The other top-selling projects in July included mega mass-market condo developments Treasure at Tampines and The Florence Residences in Hougang. Demand for these projects was driven largely by affordable pricing. "Their median prices at S$1,325 psf and S$1,449 psf, respectively, are within the reach of many entry-level private home buyers," said Tay Huey Ying, head of research and consultancy at JLL Singapore.

The total 1,556 residential units (including ECs) that developers moved in July was up 89.3 per cent from 822 units in June. The July sales number was just 12.4 per cent shy of the 1,776 units that developers moved in July 2018, a high base with sales for that month bolstered by homebuyers flocking to showflats on the night of July 5, 2018 to snap up properties before the latest property cooling measures took effect the following day.

Excluding ECs, developers sold 1,178 private homes in July 2019, up 43.5 per cent from the 821 units they moved in the previous month but down 31.7 per cent year on year from 1,724 units in July 2018.

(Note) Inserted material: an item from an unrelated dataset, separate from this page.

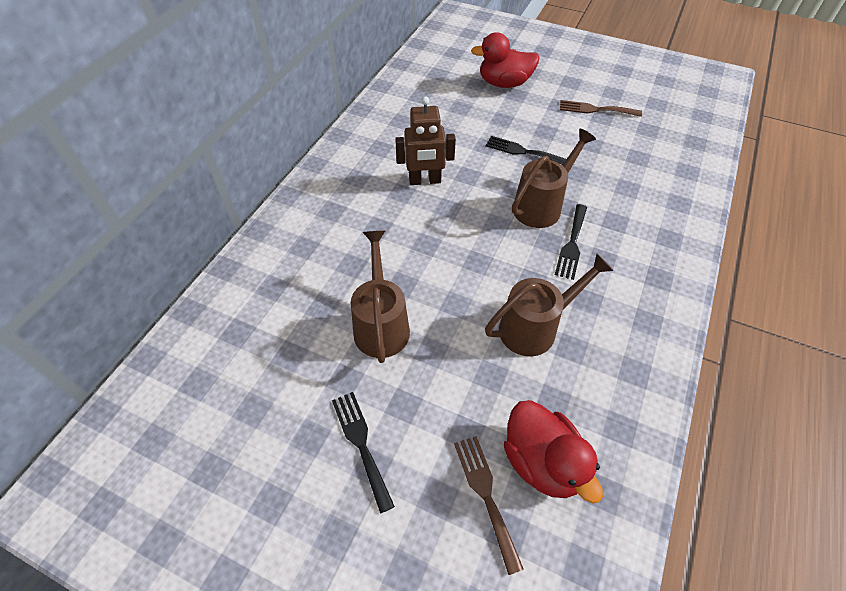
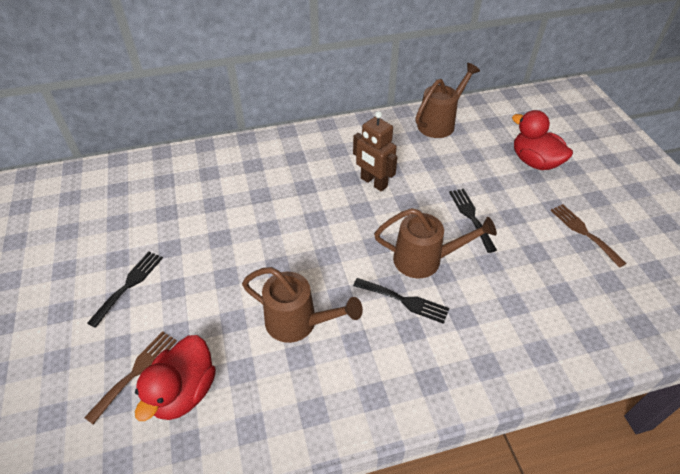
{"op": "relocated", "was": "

Property consultants hailed last month's sales figures, coming on the back of negative news of Singapore's economic indicators amid rising global trade tensions, as testament to the resilience of residential property demand in Singapore. There has also been much noise of a revival in foreign buying, especially in the high-end segment - as property investors flock to Singapore, which is seen as a haven of stability amid the uncertainty elsewhere.

The overall low interest rate environment is also good for property buyers. However, beneath the exuberance generated in some circles following the Urban Redevelopment Authority's (URA) release of licensed housing developers' sales data for July, things are not all hunky-dory.

Take for instance, the 378 units that City Developments and TID sold last month for their newly-launched Piermont Grand condo. This is impressive, and a reflection of pent-up demand in the EC market; Piermont Grand is the first EC launch in over a year. That said, its sales figure is not as high as for the previous EC launch, Rivercove Residences in Sengkang, in April 2018; a total of 512 units were sold in the same month at a median price of S$970 per square foot (psf).

Piermont Grand's median price for sales done last month was higher, at S$1,107 psf - setting a record for a newly-launched EC project.

"The relatively slower sales at the project may signal price resistance setting in from buyers, " said Tricia Song, head of research at Colliers International Singapore.

URA's benchmark overall private home price index rose 1.5 per cent quarter on quarter in Q2 2019. Year on year, the index was up 1.2 per cent.

Developers who paid high prices during the land-buying binge from 2017 to first-half 2018 will no doubt try to continue upping prices for new launches. But they will have to factor whether the demand side can support their launch prices, said CIMB Private Banking economist Song Seng Wun.

When asked if the good residential property numbers may spur further cooling measures ahead, Mr Song said: "We are seeing headwinds in the economy currently and the labour market has softened. Going forward, we are going to have a lot of new-launch supply, which suggests that there will be downward pressure on prices.

"All these factors will shape property market conditions in the coming quarter. It is not necessary for the authorities to issue additional cooling measures at this juncture."

CBRE's head of research for South-east Asia, Desmond Sim, expects downward pressure to come only in the mid to longer term - when the impact of the weaker macroeconomic environment settles in, and when developers are compelled to reduce prices as the five-year sales deadlines for their projects (from the date of site purchase) approach.